A recent post by Liz Banse on the Climate Access blog explores the importance of considering any images we use when engaging with the public.
Base offers the example of climate change. The polar bear has been a major icon for bringing attention to global warming issues, but research indicates that climate activists should change their tactics:
"Iconic climate change visuals like stranded polar bears are ineffective for two reasons, explains climate image researcher Dr. Kate Manzo of the University of Auckland. The images 'make (climate change) seem far away in time and space, and are paradoxical in the way they heighten people's sense of the issue's importance while simultaneously making them feel less able to do anything about it.'"
And there's the addition that some people (especially those living close to them), consider polar bears a danger.
Banse adds, "The wrong choice of a picture can turn someone off just as much, if not more, than the wrong choice of words. The most aesthetic picture is not always the most effective, just as the most intelligent-sounding word is not always the most effective."

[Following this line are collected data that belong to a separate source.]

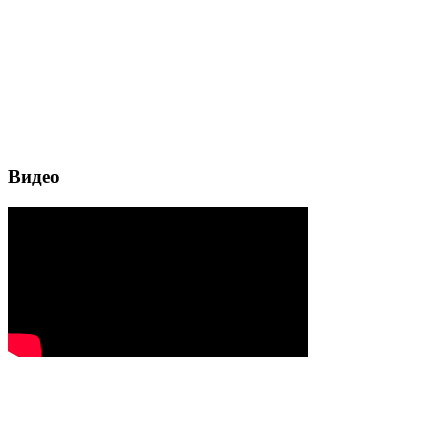
Видео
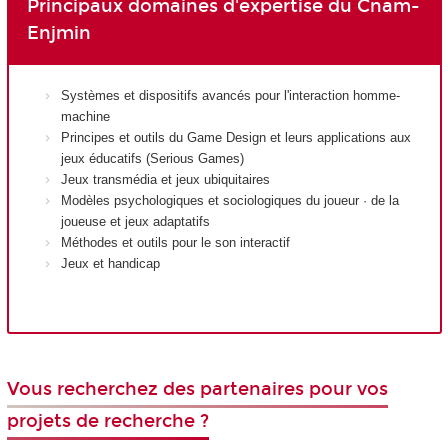
Principaux domaines d'expertise du Cnam-
Enjmin
Systèmes et dispositifs avancés pour l'interaction homme-
machine
Principes et outils du Game Design et leurs applications aux
jeux éducatifs (Serious Games)
Jeux transmédia et jeux ubiquitaires
Modèles psychologiques et sociologiques du joueur · de la
joueuse et jeux adaptatifs
Méthodes et outils pour le son interactif
Jeux et handicap
Vous recherchez des partenaires pour vos
projets de recherche ?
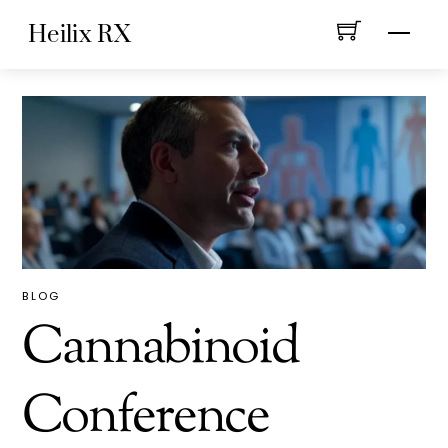
Skip
Heilix RX
Menu
to
content
BLOG
Cannabinoid
Conference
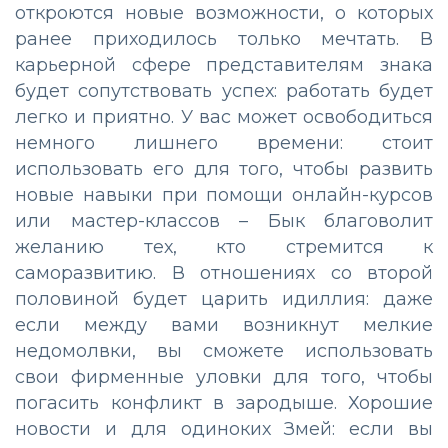
откроются новые возможности, о которых
ранее приходилось только мечтать. В
карьерной сфере представителям знака
будет сопутствовать успех: работать будет
легко и приятно. У вас может освободиться
немного лишнего времени: стоит
использовать его для того, чтобы развить
новые навыки при помощи онлайн-курсов
или мастер-классов – Бык благоволит
желанию тех, кто стремится к
саморазвитию. В отношениях со второй
половиной будет царить идиллия: даже
если между вами возникнут мелкие
недомолвки, вы сможете использовать
свои фирменные уловки для того, чтобы
погасить конфликт в зародыше. Хорошие
новости и для одиноких Змей: если вы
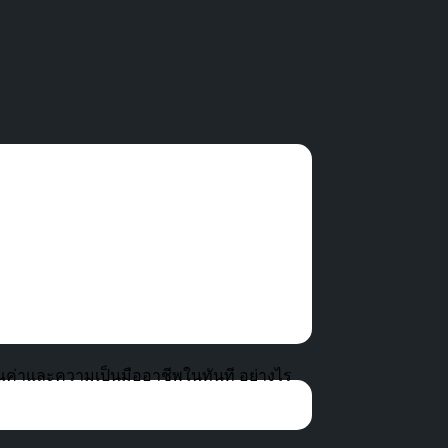
งคุณค่าและความเป็นมืออาชีพในทันที อย่างไร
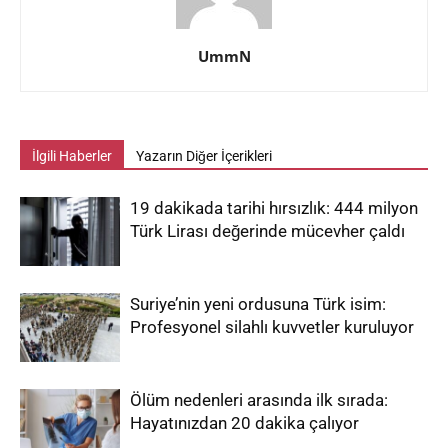
UmmN
İlgili Haberler
Yazarın Diğer İçerikleri
19 dakikada tarihi hırsızlık: 444 milyon
Türk Lirası değerinde mücevher çaldı
Suriye’nin yeni ordusuna Türk isim:
Profesyonel silahlı kuvvetler kuruluyor
Ölüm nedenleri arasında ilk sırada:
Hayatınızdan 20 dakika çalıyor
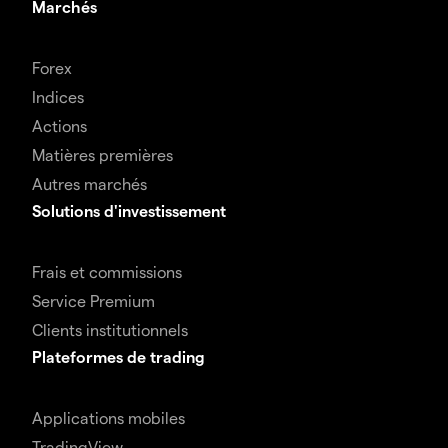
Marchés
Forex
Indices
Actions
Matières premières
Autres marchés
Solutions d'investissement
Frais et commissions
Service Premium
Clients institutionnels
Plateformes de trading
Applications mobiles
TradingView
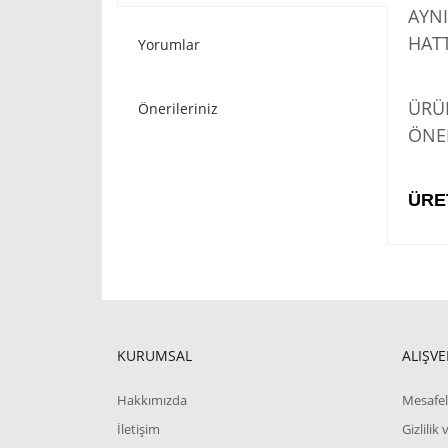
AYNI
HATT
Yorumlar
STO
ÜRÜN
Önerileriniz
ÖNER
ÜRE
KURUMSAL
ALIŞVE
Hakkımızda
Mesafel
İletişim
Gizlilik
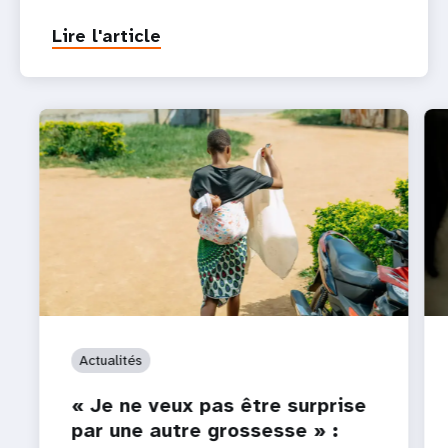
Lire l'article
Actualités
« Je ne veux pas être surprise
par une autre grossesse » :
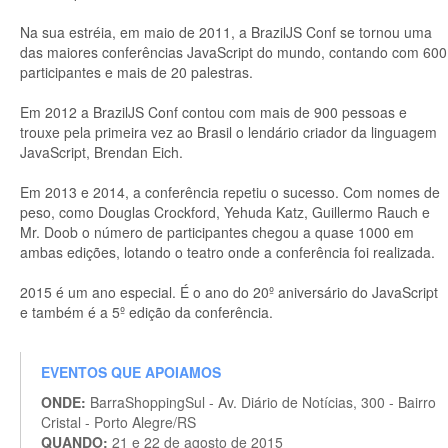
Na sua estréia, em maio de 2011, a BrazilJS Conf se tornou uma
das maiores conferências JavaScript do mundo, contando com 600
participantes e mais de 20 palestras.
Em 2012 a BrazilJS Conf contou com mais de 900 pessoas e
trouxe pela primeira vez ao Brasil o lendário criador da linguagem
JavaScript, Brendan Eich.
Em 2013 e 2014, a conferência repetiu o sucesso. Com nomes de
peso, como Douglas Crockford, Yehuda Katz, Guillermo Rauch e
Mr. Doob o número de participantes chegou a quase 1000 em
ambas edições, lotando o teatro onde a conferência foi realizada.
2015 é um ano especial. É o ano do 20º aniversário do JavaScript
e também é a 5º edição da conferência.
EVENTOS QUE APOIAMOS
ONDE:
BarraShoppingSul - Av. Diário de Notícias, 300 - Bairro
Cristal - Porto Alegre/RS
QUANDO:
21 e 22 de agosto de 2015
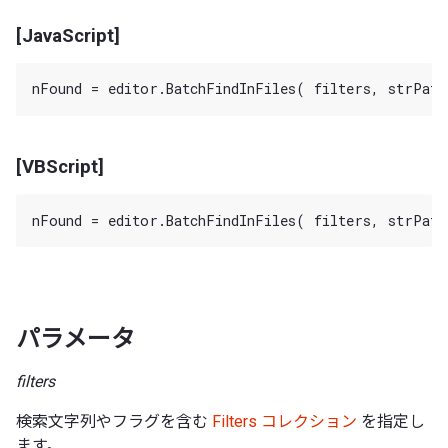
[JavaScript]
[VBScript]
パラメータ
filters
検索文字列やフラグを含む
Filters コレクション
を指定し
ます。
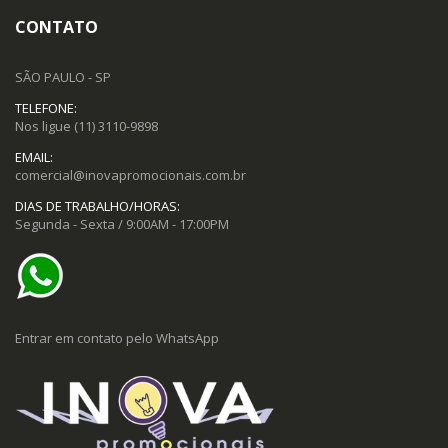
CONTATO
SÃO PAULO - SP
TELEFONE:
Nos ligue
(11) 3110-9898
EMAIL:
comercial@inovapromocionais.com.br
DIAS DE TRABALHO/HORAS:
Segunda - Sexta / 9:00AM - 17:00PM
Entrar em contato pelo WhatsApp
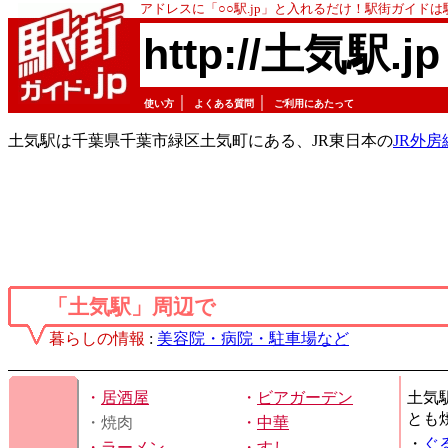
アドレスに「○○駅.jp」と入れるだけ！駅街ガイド
http://土気駅.jp
｜
｜
使い方
よくある質問
ご利用にあたって
土気駅は千葉県千葉市緑区土気町にある、JR東日本の
JR外房
「土気駅」周辺で
暮らしの情報
:
美容院・病院・駐車場など
・
居酒屋
・
ビアガーデン
土気
とも
・焼肉
・
中華
・
ぐ
・
ラーメン
・
すし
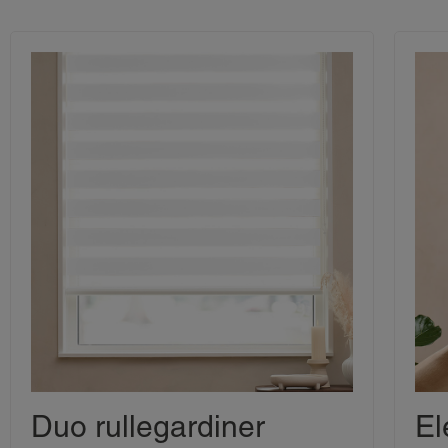
Duo rullegardiner
El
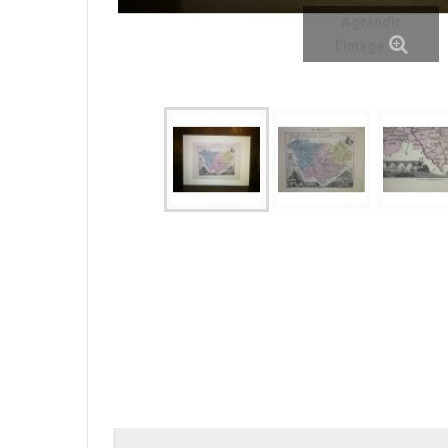
Agrandir
l'image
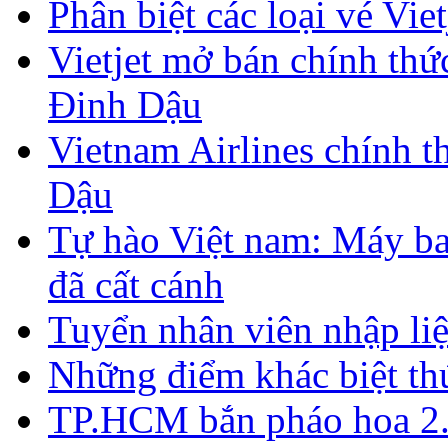
Phân biệt các loại vé Viet
Vietjet mở bán chính thứ
Đinh Dậu
Vietnam Airlines chính 
Dậu
Tự hào Việt nam: Máy ba
đã cất cánh
Tuyển nhân viên nhập liệ
​Những điểm khác biệt thú
TP.HCM bắn pháo hoa 2.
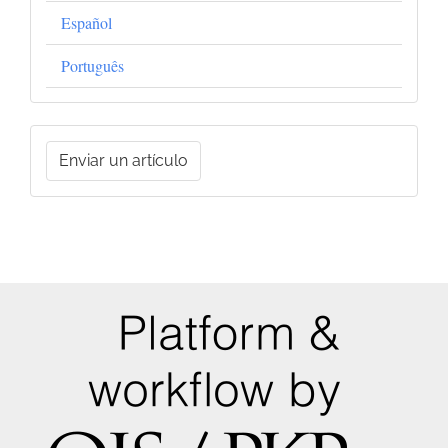
Español
Português
Enviar
Enviar un artículo
un
artículo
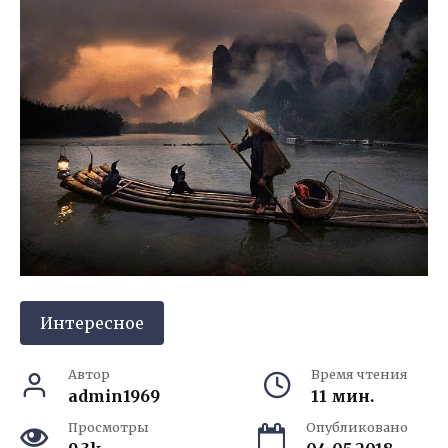
Интересное
Автор
Время чтения
admin1969
11 мин.
Просмотры
Опубликовано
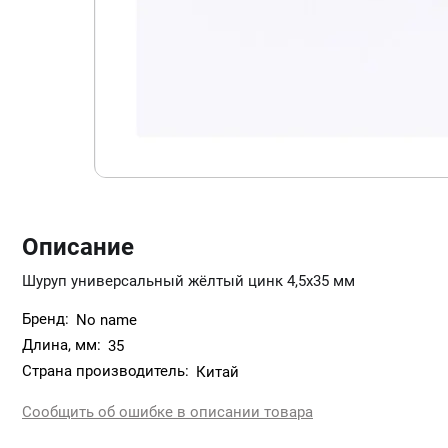
Описание
Шуруп универсальный жёлтый цинк 4,5х35 мм
Бренд:
No name
Длина, мм:
35
Страна производитель:
Китай
Сообщить об ошибке в описании товара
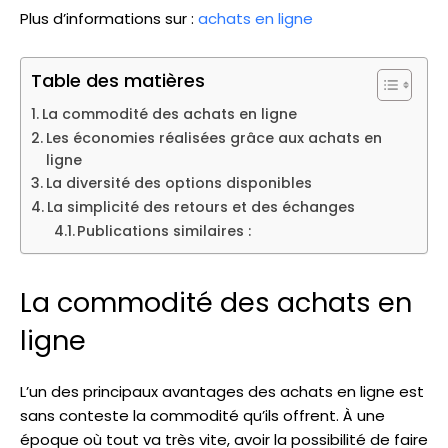
Plus d’informations sur :
achats en ligne
Table des matières
La commodité des achats en ligne
Les économies réalisées grâce aux achats en
ligne
La diversité des options disponibles
La simplicité des retours et des échanges
Publications similaires :
La commodité des achats en
ligne
L’un des principaux avantages des achats en ligne est
sans conteste la commodité qu’ils offrent. À une
époque où tout va très vite, avoir la possibilité de faire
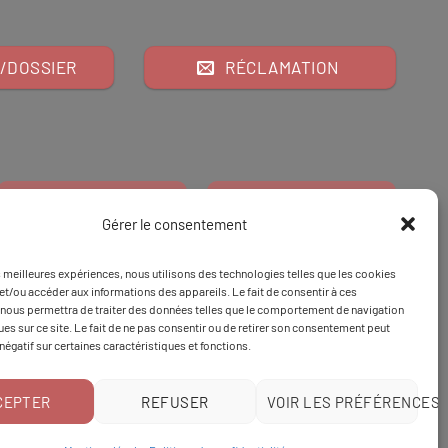
/DOSSIER
RÉCLAMATION
Gérer le consentement
es meilleures expériences, nous utilisons des technologies telles que les cookies
Financeur
Et
Tapez 98
pour
et/ou accéder aux informations des appareils. Le fait de consentir à ces
nous permettra de traiter des données telles que le comportement de navigation
Tapez 3
une formation
ques sur ce site. Le fait de ne pas consentir ou de retirer son consentement peut
 négatif sur certaines caractéristiques et fonctions.
CEPTER
REFUSER
VOIR LES PRÉFÉRENCES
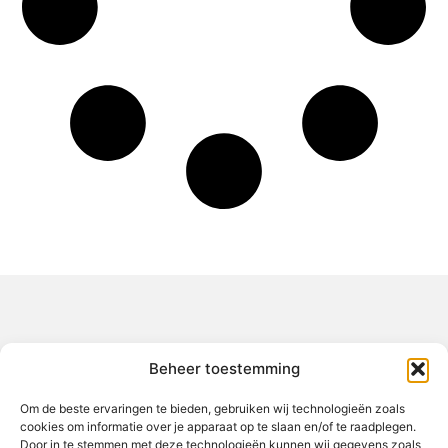
Over het-thuisgevoel
Beheer toestemming
Jouw gids voor inspiratie en tips uit het dagelijks leven.
Ontdek een brede verzameling blogs en artikelen die je helpen
om het meeste uit elke dag te halen, met praktische adviezen
Om de beste ervaringen te bieden, gebruiken wij technologieën zoals
en verrassende inzichten.
cookies om informatie over je apparaat op te slaan en/of te raadplegen.
Door in te stemmen met deze technologieën kunnen wij gegevens zoals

She shares several tidbits from current research, including:
- The fact that we engage immediately with faces (those making direct eye contact), especially baby faces.
- Photos of distressing situations often cause us to pull back and focus on "self-preserving behavior," especially if the viewer feels there's nothing they can do to help.
- Showing a single victim that people can identify with works better than showing a crowd of victims.
1. Find ways to connect locally, so that problems don't seem "too far away."
2. Always pair "problem" images with images that are "positive, hopeful solutions-oriented images."
Read the complete post.
I saw several of these best practices in action when I attended a humane education workshop last weekend. The workshop facilitators were sharing how they teach about humane issues with elementary school students. When talking about animal cruelty, for example, they showed an age-appropriate photo of one abused dog, who was making eye contact with the viewer, and told her story. At the end of the story they showed an "after" picture of the dog to highlight her happy ending and talked about what we all can do to help more dogs have happy endings.
Research like Banse highlighted in her post reveals just how thoughtful we need to be in creating presentations, lesson plans, and other tools, and even in considering what we share on our social media sites. We need to think carefully about what words and images are going to inspire positive action, and avoid words and images that may have the opposite effect.